Data entries:

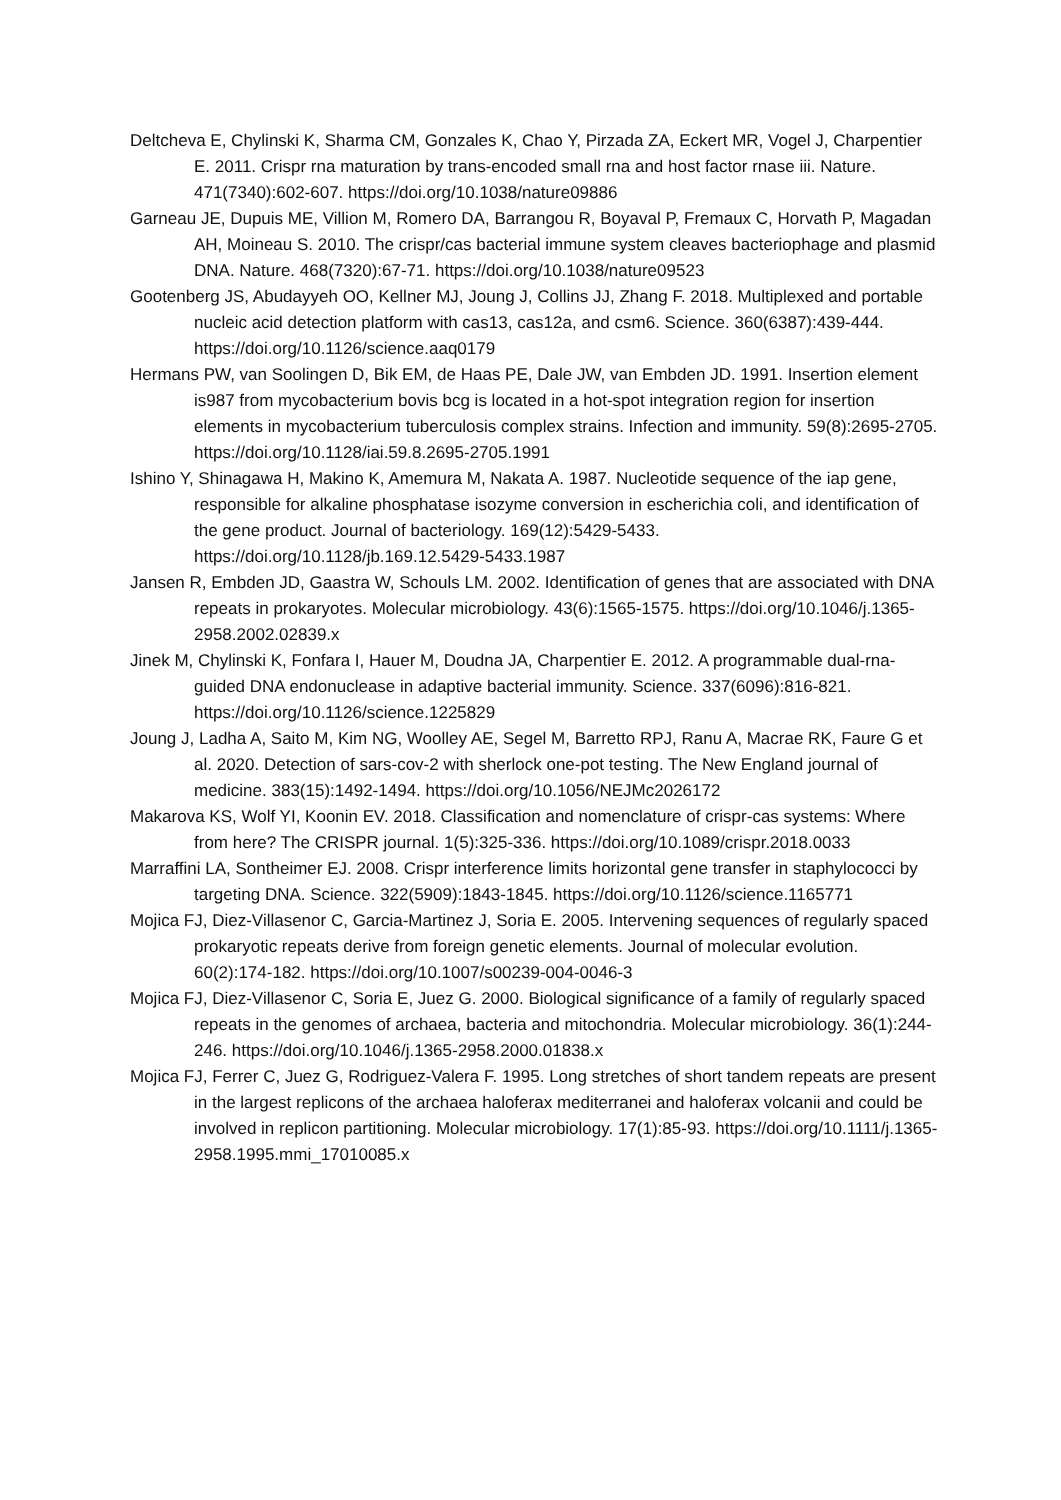Deltcheva E, Chylinski K, Sharma CM, Gonzales K, Chao Y, Pirzada ZA, Eckert MR, Vogel J, Charpentier E. 2011. Crispr rna maturation by trans-encoded small rna and host factor rnase iii. Nature. 471(7340):602-607. https://doi.org/10.1038/nature09886
Garneau JE, Dupuis ME, Villion M, Romero DA, Barrangou R, Boyaval P, Fremaux C, Horvath P, Magadan AH, Moineau S. 2010. The crispr/cas bacterial immune system cleaves bacteriophage and plasmid DNA. Nature. 468(7320):67-71. https://doi.org/10.1038/nature09523
Gootenberg JS, Abudayyeh OO, Kellner MJ, Joung J, Collins JJ, Zhang F. 2018. Multiplexed and portable nucleic acid detection platform with cas13, cas12a, and csm6. Science. 360(6387):439-444. https://doi.org/10.1126/science.aaq0179
Hermans PW, van Soolingen D, Bik EM, de Haas PE, Dale JW, van Embden JD. 1991. Insertion element is987 from mycobacterium bovis bcg is located in a hot-spot integration region for insertion elements in mycobacterium tuberculosis complex strains. Infection and immunity. 59(8):2695-2705. https://doi.org/10.1128/iai.59.8.2695-2705.1991
Ishino Y, Shinagawa H, Makino K, Amemura M, Nakata A. 1987. Nucleotide sequence of the iap gene, responsible for alkaline phosphatase isozyme conversion in escherichia coli, and identification of the gene product. Journal of bacteriology. 169(12):5429-5433. https://doi.org/10.1128/jb.169.12.5429-5433.1987
Jansen R, Embden JD, Gaastra W, Schouls LM. 2002. Identification of genes that are associated with DNA repeats in prokaryotes. Molecular microbiology. 43(6):1565-1575. https://doi.org/10.1046/j.1365-2958.2002.02839.x
Jinek M, Chylinski K, Fonfara I, Hauer M, Doudna JA, Charpentier E. 2012. A programmable dual-rna-guided DNA endonuclease in adaptive bacterial immunity. Science. 337(6096):816-821. https://doi.org/10.1126/science.1225829
Joung J, Ladha A, Saito M, Kim NG, Woolley AE, Segel M, Barretto RPJ, Ranu A, Macrae RK, Faure G et al. 2020. Detection of sars-cov-2 with sherlock one-pot testing. The New England journal of medicine. 383(15):1492-1494. https://doi.org/10.1056/NEJMc2026172
Makarova KS, Wolf YI, Koonin EV. 2018. Classification and nomenclature of crispr-cas systems: Where from here? The CRISPR journal. 1(5):325-336. https://doi.org/10.1089/crispr.2018.0033
Marraffini LA, Sontheimer EJ. 2008. Crispr interference limits horizontal gene transfer in staphylococci by targeting DNA. Science. 322(5909):1843-1845. https://doi.org/10.1126/science.1165771
Mojica FJ, Diez-Villasenor C, Garcia-Martinez J, Soria E. 2005. Intervening sequences of regularly spaced prokaryotic repeats derive from foreign genetic elements. Journal of molecular evolution. 60(2):174-182. https://doi.org/10.1007/s00239-004-0046-3
Mojica FJ, Diez-Villasenor C, Soria E, Juez G. 2000. Biological significance of a family of regularly spaced repeats in the genomes of archaea, bacteria and mitochondria. Molecular microbiology. 36(1):244-246. https://doi.org/10.1046/j.1365-2958.2000.01838.x
Mojica FJ, Ferrer C, Juez G, Rodriguez-Valera F. 1995. Long stretches of short tandem repeats are present in the largest replicons of the archaea haloferax mediterranei and haloferax volcanii and could be involved in replicon partitioning. Molecular microbiology. 17(1):85-93. https://doi.org/10.1111/j.1365-2958.1995.mmi_17010085.x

● TASK DIRECTIONS:
Beginning with the first line of the records and ending with the line that contains "Jinek M, Chylinski", reproduce every line exactly, omitting pictures and adding nothing.

● SOLUTION:
Deltcheva E, Chylinski K, Sharma CM, Gonzales K, Chao Y, Pirzada ZA, Eckert MR, Vogel J, Charpentier E. 2011. Crispr rna maturation by trans-encoded small rna and host factor rnase iii. Nature. 471(7340):602-607. https://doi.org/10.1038/nature09886
Garneau JE, Dupuis ME, Villion M, Romero DA, Barrangou R, Boyaval P, Fremaux C, Horvath P, Magadan AH, Moineau S. 2010. The crispr/cas bacterial immune system cleaves bacteriophage and plasmid DNA. Nature. 468(7320):67-71. https://doi.org/10.1038/nature09523
Gootenberg JS, Abudayyeh OO, Kellner MJ, Joung J, Collins JJ, Zhang F. 2018. Multiplexed and portable nucleic acid detection platform with cas13, cas12a, and csm6. Science. 360(6387):439-444. https://doi.org/10.1126/science.aaq0179
Hermans PW, van Soolingen D, Bik EM, de Haas PE, Dale JW, van Embden JD. 1991. Insertion element is987 from mycobacterium bovis bcg is located in a hot-spot integration region for insertion elements in mycobacterium tuberculosis complex strains. Infection and immunity. 59(8):2695-2705. https://doi.org/10.1128/iai.59.8.2695-2705.1991
Ishino Y, Shinagawa H, Makino K, Amemura M, Nakata A. 1987. Nucleotide sequence of the iap gene, responsible for alkaline phosphatase isozyme conversion in escherichia coli, and identification of the gene product. Journal of bacteriology. 169(12):5429-5433. https://doi.org/10.1128/jb.169.12.5429-5433.1987
Jansen R, Embden JD, Gaastra W, Schouls LM. 2002. Identification of genes that are associated with DNA repeats in prokaryotes. Molecular microbiology. 43(6):1565-1575. https://doi.org/10.1046/j.1365-2958.2002.02839.x
Jinek M, Chylinski K, Fonfara I, Hauer M, Doudna JA, Charpentier E. 2012. A programmable dual-rna-guided DNA endonuclease in adaptive bacterial immunity. Science. 337(6096):816-821. https://doi.org/10.1126/science.1225829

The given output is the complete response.